Backward() and train a part of a model

amirhf · July 29, 2019, 8:18pm

Hi,

I’m trying to train some part of a model like below:

input is high dimensional and I’m using a simple NN on a small partition of the data (f0) to reduce dimension and then concatenate with the rest of the data (f1) on which nothing has been applied. then I pass them to a frozen model M (pretrained Keras model) and then get the binary output and then I calculate loss. I just want to train the NN model and do backward on its parameters. Is this possible?

ptrblck · July 29, 2019, 9:46pm

The workflow would be possible in PyTorch.
However, if seems you would like to mix PyTorch with a pretrained Keras model afterwards, which won’t work (at least I’m not aware of such a workflow and if someone actually has used it before).

Would it be possible to port the Keras parameters to a PyTorch model?

amirhf · July 29, 2019, 10:03pm

Thank you for the response.

So there are some layers in my Keras model that are custom defined and the existing libraries don’t support custom layers when converting. But, how would I do that if M was a pretrained PyTorch model?

Also, is it because the output of the Keras model is a numpy array and doesn’t keep the grad_fn and requires_grad that this is not possible?
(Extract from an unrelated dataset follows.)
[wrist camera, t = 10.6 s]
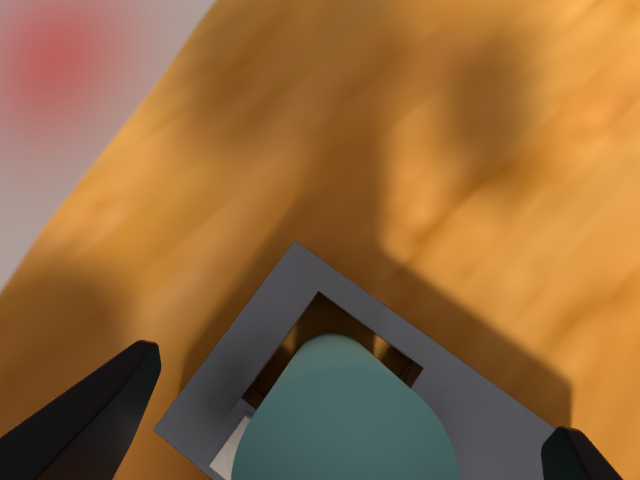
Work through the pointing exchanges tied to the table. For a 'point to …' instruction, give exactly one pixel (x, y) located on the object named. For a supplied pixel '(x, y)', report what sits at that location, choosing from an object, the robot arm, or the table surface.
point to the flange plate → (420, 376)
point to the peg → (342, 422)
ptrblck · July 29, 2019, 10:20pm

A dummy approach would be:

class MyModel(nn.Module):
    def __init__(self):
        super(MyModel, self).__init__()
        self.fc = nn.Linear(4, 2)
        self.base = models.resnet50()
        
    def forward(self, x):
        # split x to x0, x1
        x0, x1 = x[:, :4], x[:, 4:]
        x0 = self.fc(x0)
        # Concatenate
        x = torch.cat((x0, x1), 1)
        # reshape to fit resnet50 input shape
        x = x.view(x.size(0), 3, 224, 224)
        x = self.base(x)
        return x

model = MyModel()
x = torch.randn(1, 3*224*224 + 2)
output = model(x)

Note that I’ve used resnet50, which expects image tensors as the input, thus I had to reshape the concatenated tensor to [batch_size, 3, 224, 224].
If you are dealing with a pretrained model using only linear layers, you wouldn’t have to reshape it.
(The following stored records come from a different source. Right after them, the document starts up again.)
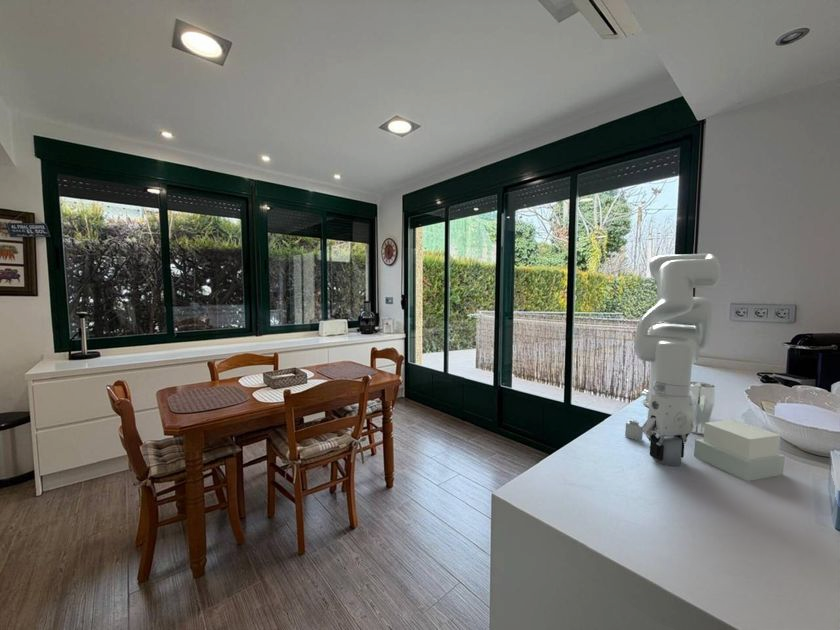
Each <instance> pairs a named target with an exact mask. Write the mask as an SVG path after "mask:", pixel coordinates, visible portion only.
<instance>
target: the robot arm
mask: <svg viewBox="0 0 840 630" xmlns="http://www.w3.org/2000/svg"><path fill="white" fill-rule="evenodd" d="M648 269H649V271H650V274H651V277H652V278H653V280H654V281H655V284H656V301H655V302H656V303H655V305H654V306H653V307H651V308H650V309H648V310H647V311H646V312H645V313H644V314H643V315H642V317H641V318H640V319H639V321H638V323H637V326H636V334H635V344H634V351H635V355H636V357H637V359H639V360H640V361H643V362H647V363H649V362H650V367H649V368H650V370H649V384H648V385H649V387H648V390H647V389H643V391H641V393H640V395H641V396H644V397H645V399H644V400H643V405H644V406H646V407H647V408H648V410H647V420H646V421H647V425H646V426H645V427H644V428H643V430H642V431H643V434H644V435H645V436H646V438H647V439H648V441H649V442H650V445H649V446H650V447H649V456H650V457H654V458H655V459H657V460H659V461H662V460H663V450H664V446H663V445H662V442H663V440H664V437H665V436H676V437H678V438H680V439H681V440H682V450H681V459H683V458H684V456H685V443H686V442H687V440H688V439H687V437H688V436H690V434H691V432H692V430H693V427H694V426H693V404H692V398H691V395H690V382H692V377H691V376H692V367H693V365H694V364H695V363H696V362H697V361H699V358H700V353H701V352H705V351H707V350H708V348H709V347H710V341H711V335H712V334H711V333H712V327H713V325H712V324H713V319H714V306H713V302H712V301H711V300H710V299H709V298H706V297H702V296H694V289H697V288H699V289H701V288H702V289H703V288H705V289H707V288H709V289H711V288H715V287H717V286H718V285H719V283H720V281H721V276H722V268H721V264H720V262H719V260H718V258H717V257H716V255H715V254H712V253H691V254H690V253H689V254H687V253H686V254H682V253H681V254H663V255H662V254H661V255H656V256H654V257H652V258H651V259H650V261H649V265H648ZM659 322H662V323H659ZM649 330H650V331H649ZM648 331H649V334H648ZM656 433H657V434H659V437H658V439H657V437H656Z"/></svg>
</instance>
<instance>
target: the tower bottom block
mask: <svg viewBox="0 0 840 630" xmlns="http://www.w3.org/2000/svg"><path fill="white" fill-rule="evenodd" d="M703 440H704V437H703V438H697V439H694V448H693V449H694V451H693V457H694V458H696V459H699V460H701V461H703V462H705V463H707V464H709V465H712V466H714V467H716V468H718V469H720V470H722V471H724V472H727V473H729V474H731V475H733V476H736V477H737V478H739V479H741V480H744V481H746V482H749V481H754V480H760V479H765V478H772V477H776V476H783V475H784V469H785V458H786V456H785V455H784V454H780V453H779V455H777V456H770V457H764V458H757V459H751V460H747V459H745V458H742V457H740V456H737V455H735V454H733V453H730V452H728V451H726V450H723V449H721V448H718V447H716V446H714V445H711V444H709V443H707V442H704V441H703Z"/></svg>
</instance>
Yes, basically you would have to convert the concatenated PyTorch tensor to a numpy array, which will detach the computation graph, so that you won’t be able to calculate the gradients using the final loss.

amirhf · July 29, 2019, 10:25pm

Thank you so much. This clarified a lot of things and helps me a lot!

ptrblck · July 29, 2019, 10:25pm

You’re welcome.
Let us know, if you need help porting the code to train the model end-to-end

amirhf · July 29, 2019, 10:39pm

Do you mean porting the Keras model? Do you think it’s possible to port a trained Keras model (with custom layers) to PyTorch?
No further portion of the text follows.